### [EXERCISE AIM]
Repeat word for word the lines between the one holding "family: Melastomataceae" and the one holding "locality: Depto. La", inclusive.

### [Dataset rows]

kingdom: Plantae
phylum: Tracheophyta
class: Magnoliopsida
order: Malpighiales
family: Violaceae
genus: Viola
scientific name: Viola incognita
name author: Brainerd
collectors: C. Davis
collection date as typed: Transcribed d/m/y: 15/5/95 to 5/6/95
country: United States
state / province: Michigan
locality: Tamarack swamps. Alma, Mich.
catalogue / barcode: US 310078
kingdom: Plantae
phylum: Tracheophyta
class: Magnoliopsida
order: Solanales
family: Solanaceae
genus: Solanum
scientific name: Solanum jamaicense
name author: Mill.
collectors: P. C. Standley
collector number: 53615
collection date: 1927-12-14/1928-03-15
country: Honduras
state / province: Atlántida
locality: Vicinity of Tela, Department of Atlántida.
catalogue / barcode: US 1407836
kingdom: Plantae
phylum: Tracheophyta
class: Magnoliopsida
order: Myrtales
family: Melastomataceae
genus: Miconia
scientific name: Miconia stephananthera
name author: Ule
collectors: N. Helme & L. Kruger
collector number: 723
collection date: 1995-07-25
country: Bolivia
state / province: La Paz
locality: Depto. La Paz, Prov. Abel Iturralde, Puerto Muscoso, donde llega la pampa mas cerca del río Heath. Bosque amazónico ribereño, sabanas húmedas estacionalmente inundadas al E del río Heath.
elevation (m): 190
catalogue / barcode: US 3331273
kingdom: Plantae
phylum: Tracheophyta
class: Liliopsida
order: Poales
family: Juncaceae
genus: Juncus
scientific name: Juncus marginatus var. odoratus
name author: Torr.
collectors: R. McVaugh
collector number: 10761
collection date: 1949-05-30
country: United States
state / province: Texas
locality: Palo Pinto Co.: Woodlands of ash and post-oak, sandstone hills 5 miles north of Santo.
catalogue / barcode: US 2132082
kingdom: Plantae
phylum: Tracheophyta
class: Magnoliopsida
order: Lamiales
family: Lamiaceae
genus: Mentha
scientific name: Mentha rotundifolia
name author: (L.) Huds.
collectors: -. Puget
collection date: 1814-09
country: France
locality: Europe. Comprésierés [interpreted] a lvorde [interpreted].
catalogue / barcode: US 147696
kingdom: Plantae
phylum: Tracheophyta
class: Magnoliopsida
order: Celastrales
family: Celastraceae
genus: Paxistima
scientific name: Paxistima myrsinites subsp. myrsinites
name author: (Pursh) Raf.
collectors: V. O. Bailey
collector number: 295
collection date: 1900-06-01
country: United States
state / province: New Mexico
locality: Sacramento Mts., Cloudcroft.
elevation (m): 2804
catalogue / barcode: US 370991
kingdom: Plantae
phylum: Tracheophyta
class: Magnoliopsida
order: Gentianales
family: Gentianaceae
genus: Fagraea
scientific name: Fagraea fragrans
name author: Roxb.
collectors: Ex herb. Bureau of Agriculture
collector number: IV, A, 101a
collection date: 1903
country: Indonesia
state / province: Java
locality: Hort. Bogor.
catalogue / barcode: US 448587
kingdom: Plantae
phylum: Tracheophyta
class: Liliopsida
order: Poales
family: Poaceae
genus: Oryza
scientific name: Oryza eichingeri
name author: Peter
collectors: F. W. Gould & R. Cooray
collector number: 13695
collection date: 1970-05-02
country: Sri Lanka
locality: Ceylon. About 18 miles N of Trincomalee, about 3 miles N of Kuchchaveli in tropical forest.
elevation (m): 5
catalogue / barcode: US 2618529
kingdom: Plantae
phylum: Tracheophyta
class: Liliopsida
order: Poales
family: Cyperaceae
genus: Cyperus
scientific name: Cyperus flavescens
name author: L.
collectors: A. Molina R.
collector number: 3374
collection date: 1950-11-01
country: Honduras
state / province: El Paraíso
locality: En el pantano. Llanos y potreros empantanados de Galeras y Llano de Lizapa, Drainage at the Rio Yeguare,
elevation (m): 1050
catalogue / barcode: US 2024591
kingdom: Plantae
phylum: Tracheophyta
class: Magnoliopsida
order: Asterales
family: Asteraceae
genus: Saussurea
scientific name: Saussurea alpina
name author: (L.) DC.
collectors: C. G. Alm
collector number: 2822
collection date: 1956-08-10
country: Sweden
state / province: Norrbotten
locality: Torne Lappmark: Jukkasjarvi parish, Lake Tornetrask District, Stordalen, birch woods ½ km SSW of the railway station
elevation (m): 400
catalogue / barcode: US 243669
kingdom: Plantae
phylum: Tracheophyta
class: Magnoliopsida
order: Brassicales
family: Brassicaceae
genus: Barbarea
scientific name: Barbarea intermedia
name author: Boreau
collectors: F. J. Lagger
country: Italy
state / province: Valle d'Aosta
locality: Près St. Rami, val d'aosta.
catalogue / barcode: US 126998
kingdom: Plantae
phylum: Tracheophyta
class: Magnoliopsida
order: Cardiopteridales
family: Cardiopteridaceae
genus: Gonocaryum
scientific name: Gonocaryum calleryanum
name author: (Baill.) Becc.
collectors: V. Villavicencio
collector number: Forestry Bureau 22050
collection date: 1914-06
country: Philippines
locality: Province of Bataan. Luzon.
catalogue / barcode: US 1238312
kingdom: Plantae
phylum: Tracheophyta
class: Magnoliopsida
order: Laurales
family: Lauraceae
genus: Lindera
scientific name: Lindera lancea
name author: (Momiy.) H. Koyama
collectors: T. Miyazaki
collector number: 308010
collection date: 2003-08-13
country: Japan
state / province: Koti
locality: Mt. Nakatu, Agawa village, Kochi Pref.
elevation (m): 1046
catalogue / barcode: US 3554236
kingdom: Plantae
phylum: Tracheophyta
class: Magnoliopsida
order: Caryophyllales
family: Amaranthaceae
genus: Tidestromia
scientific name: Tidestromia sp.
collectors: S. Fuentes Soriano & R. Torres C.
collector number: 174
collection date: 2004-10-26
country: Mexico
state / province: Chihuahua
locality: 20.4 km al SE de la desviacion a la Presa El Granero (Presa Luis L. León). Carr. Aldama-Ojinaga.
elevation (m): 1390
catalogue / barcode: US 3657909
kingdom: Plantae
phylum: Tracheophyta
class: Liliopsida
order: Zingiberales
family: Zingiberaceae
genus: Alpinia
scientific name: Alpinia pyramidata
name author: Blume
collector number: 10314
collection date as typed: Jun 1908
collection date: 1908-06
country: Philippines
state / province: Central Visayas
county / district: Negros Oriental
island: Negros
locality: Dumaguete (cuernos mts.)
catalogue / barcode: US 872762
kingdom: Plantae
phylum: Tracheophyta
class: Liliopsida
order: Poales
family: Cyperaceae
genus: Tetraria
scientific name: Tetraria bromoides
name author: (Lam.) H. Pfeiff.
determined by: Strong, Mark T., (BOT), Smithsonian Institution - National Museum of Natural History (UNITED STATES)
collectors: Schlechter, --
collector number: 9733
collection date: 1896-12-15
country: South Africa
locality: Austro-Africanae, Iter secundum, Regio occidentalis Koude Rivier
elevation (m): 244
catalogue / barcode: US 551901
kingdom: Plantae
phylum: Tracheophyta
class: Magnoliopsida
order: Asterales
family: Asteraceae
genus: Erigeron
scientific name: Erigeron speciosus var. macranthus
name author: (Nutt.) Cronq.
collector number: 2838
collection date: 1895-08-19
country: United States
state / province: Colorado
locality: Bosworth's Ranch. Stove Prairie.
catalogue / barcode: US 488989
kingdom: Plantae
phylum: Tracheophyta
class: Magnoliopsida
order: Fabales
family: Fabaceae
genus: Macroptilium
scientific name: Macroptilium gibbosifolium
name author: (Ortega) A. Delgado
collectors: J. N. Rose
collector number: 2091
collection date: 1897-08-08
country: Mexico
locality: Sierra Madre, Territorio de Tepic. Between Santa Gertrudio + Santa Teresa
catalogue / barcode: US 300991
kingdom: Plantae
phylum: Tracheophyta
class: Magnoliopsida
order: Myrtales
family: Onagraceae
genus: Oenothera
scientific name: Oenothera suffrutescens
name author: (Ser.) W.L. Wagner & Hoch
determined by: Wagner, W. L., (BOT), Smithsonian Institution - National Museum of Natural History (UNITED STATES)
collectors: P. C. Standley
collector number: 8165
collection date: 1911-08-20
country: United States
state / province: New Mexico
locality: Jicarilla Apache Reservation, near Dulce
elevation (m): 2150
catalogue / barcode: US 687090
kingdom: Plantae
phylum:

### [RESULT BELOW]
family: Melastomataceae
genus: Miconia
scientific name: Miconia stephananthera
name author: Ule
collectors: N. Helme & L. Kruger
collector number: 723
collection date: 1995-07-25
country: Bolivia
state / province: La Paz
locality: Depto. La Paz, Prov. Abel Iturralde, Puerto Muscoso, donde llega la pampa mas cerca del río Heath. Bosque amazónico ribereño, sabanas húmedas estacionalmente inundadas al E del río Heath.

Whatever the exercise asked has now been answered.